Le vampire grommela ; si au moins il avait été éperdument amoureux de Lalith, cela lui éviterait de tomber dans le panneau avec une brune un peu trop séduisante. Mais déterminé comme il l'était, il espéra que toute cette mésaventure n'arrive jamais.





Quelques mois avaient passé. Bien que le jeune prince ne puisse toujours pas se présenter publiquement, son retour avait enfin était reconnu. Cela lui avait permis d'acquérir sa contrée et d'y dresser sa cité. Il espérait finir au plus vite les travaux afin de pouvoir recevoir le commandement de plusieurs armées.

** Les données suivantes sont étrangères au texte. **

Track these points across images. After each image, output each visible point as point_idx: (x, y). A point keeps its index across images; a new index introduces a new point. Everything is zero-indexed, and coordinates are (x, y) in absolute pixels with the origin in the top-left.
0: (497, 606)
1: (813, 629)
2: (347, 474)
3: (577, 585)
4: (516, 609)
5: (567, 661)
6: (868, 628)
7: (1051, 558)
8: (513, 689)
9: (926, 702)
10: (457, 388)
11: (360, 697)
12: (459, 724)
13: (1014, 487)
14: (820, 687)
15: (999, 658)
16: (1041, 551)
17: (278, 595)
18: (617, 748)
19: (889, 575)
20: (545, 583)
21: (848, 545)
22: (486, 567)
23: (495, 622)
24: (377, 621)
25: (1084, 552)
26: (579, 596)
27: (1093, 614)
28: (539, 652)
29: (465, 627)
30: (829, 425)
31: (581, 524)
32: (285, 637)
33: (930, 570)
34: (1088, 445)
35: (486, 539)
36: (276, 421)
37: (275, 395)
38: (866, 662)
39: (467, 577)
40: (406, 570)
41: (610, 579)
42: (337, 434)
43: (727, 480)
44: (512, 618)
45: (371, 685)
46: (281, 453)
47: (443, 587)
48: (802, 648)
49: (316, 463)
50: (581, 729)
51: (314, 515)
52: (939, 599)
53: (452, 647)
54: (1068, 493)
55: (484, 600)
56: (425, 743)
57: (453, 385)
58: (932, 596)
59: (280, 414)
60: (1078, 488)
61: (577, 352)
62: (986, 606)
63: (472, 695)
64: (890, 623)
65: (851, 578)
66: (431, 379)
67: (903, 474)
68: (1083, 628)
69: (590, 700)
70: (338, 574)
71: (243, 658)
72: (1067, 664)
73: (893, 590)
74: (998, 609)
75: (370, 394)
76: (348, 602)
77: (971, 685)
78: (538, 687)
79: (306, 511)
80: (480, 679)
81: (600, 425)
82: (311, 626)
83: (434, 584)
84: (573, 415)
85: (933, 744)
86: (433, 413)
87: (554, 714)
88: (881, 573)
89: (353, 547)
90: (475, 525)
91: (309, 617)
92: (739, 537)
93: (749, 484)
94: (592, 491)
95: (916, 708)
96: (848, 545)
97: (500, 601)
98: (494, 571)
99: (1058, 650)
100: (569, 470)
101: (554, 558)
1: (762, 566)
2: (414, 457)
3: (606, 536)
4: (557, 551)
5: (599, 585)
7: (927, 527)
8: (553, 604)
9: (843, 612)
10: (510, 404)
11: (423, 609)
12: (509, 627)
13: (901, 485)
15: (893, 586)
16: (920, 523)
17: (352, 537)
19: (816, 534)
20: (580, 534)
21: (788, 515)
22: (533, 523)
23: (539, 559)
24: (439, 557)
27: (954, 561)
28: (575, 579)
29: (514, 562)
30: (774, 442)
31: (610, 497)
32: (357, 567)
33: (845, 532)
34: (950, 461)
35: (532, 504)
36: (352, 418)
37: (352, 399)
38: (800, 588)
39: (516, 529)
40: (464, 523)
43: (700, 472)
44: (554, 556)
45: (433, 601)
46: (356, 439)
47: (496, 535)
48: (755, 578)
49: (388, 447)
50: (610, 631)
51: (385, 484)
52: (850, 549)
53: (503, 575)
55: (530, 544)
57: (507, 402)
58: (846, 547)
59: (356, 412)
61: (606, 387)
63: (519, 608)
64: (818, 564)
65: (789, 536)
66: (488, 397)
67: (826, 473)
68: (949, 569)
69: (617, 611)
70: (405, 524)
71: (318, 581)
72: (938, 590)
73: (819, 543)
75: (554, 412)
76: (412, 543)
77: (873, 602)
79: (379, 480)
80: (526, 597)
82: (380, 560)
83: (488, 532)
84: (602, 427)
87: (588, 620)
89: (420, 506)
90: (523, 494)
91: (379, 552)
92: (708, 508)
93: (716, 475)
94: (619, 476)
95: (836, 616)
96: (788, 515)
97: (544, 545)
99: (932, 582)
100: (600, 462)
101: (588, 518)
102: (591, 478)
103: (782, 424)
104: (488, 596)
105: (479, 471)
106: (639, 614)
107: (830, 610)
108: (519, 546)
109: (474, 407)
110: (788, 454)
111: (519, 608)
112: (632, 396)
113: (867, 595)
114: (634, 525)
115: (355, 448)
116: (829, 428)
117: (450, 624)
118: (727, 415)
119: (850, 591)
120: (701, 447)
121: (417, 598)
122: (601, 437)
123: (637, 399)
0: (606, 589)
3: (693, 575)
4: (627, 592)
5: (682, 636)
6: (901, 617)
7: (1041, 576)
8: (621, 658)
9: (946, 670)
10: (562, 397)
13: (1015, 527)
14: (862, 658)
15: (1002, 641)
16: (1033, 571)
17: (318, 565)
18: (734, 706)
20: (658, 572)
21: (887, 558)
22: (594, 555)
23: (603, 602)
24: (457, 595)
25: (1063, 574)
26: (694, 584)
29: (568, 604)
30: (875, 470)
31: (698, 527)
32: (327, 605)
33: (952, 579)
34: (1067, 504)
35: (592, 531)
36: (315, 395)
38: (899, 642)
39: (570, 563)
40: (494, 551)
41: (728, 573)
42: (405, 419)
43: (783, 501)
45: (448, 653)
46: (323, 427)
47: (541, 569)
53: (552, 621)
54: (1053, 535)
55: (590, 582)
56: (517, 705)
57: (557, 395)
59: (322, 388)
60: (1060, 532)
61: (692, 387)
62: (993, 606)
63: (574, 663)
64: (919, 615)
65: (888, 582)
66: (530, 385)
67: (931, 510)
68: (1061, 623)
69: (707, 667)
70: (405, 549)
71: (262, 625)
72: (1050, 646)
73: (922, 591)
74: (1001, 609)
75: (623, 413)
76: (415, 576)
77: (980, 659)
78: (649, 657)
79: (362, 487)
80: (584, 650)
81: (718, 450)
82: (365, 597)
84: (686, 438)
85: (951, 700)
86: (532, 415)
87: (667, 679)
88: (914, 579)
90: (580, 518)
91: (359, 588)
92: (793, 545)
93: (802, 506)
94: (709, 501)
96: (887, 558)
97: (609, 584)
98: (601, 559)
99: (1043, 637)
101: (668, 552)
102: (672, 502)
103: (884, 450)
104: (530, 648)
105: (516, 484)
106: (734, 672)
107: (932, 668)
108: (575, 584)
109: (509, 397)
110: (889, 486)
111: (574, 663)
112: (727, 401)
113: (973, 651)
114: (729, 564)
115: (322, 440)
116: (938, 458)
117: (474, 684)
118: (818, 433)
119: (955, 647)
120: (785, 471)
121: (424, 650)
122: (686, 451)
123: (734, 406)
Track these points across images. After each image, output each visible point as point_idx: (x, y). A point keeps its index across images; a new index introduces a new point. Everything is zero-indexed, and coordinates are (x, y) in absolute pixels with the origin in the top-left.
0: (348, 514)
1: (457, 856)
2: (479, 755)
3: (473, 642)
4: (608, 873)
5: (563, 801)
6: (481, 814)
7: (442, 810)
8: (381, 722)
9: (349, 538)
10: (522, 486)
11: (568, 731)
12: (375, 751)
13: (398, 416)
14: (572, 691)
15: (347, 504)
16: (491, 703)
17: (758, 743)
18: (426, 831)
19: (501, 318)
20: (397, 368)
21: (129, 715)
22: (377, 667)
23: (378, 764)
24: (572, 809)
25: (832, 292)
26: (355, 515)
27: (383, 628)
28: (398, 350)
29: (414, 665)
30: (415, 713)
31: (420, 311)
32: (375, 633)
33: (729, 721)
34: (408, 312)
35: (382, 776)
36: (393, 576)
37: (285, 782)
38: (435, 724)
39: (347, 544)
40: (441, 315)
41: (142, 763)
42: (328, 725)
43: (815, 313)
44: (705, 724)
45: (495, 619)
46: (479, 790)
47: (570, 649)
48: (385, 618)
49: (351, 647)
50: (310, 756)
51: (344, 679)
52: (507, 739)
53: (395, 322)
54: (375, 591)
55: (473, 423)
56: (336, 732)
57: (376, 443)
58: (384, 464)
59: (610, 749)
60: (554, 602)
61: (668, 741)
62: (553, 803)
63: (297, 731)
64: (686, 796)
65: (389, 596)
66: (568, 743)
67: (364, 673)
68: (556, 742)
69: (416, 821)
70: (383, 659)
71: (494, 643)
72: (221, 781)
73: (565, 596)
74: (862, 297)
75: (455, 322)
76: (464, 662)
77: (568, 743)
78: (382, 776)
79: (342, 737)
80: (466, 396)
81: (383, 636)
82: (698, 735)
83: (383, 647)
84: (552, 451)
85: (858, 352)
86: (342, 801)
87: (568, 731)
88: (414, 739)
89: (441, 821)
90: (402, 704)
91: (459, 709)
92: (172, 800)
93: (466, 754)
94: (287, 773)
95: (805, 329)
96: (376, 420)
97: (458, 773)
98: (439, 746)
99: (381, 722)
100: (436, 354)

Presqu'un an maintenant que le royaume de Fëalocy et d'Elendor se préparaient pour envahir Narraca dans une attaque foudroyante.

Elaglar accepta qu'une garnison soit installée aux Falaises Venteuses mais refusa finalement à son fils la responsabilité de ses hommes.

— Vous doutez de mes capacités, Père, s'énerva le prince alors que le souverain observait le nouveau chantier.

— Morgal, tu n'as que vingt-cinq ans et aucune expérience militaire. Tu ne t'es jamais rendu sur un champ de bataille. Tu profiteras de la guerre contre Nilcalar pour apprendre et te faire ta propre expérience.

Morgal se pinça les lèvres, agacé : son père avait raison, il n'était pas prudent qu'il commande des soldats.

— Et puis, nos guerriers n'auraient pas confiance en toi. Tu restes instable.

— Si vous le dites tous...

Elaglar effectua un geste pour balayer le sujet de la main :

— Je vois que tu es très investi dans la construction de ta cité, remarqua-t-il en se penchant au-dessus d'une table où s'accumulaient des plans.

— Je vérifie l'architecture de chaque monument, oui.

— Tu n'as pas vu les choses à moitié pour ton palais...

— J'y annexerai une caserne militaire, plus vers l'aile sud.

— Et où comptes-tu trouver les fonds ?

— Cela me regarde, non ?

Il défia le roi du regard, l'air de lui faire comprendre qu'il avait la situation en mains. Pas question que le roi elfe ne se mêle de tout. Pas question non plus que Morgal lui soit redevable.

Il tenait simplement à bâtir une cité digne de ses ambitions. Car de la commencerait tout. De là, il fomenterait ses projets de domination et de vengeance.

Ce lieu serait le symbole de sa réussite, l'image de son esprit indompté.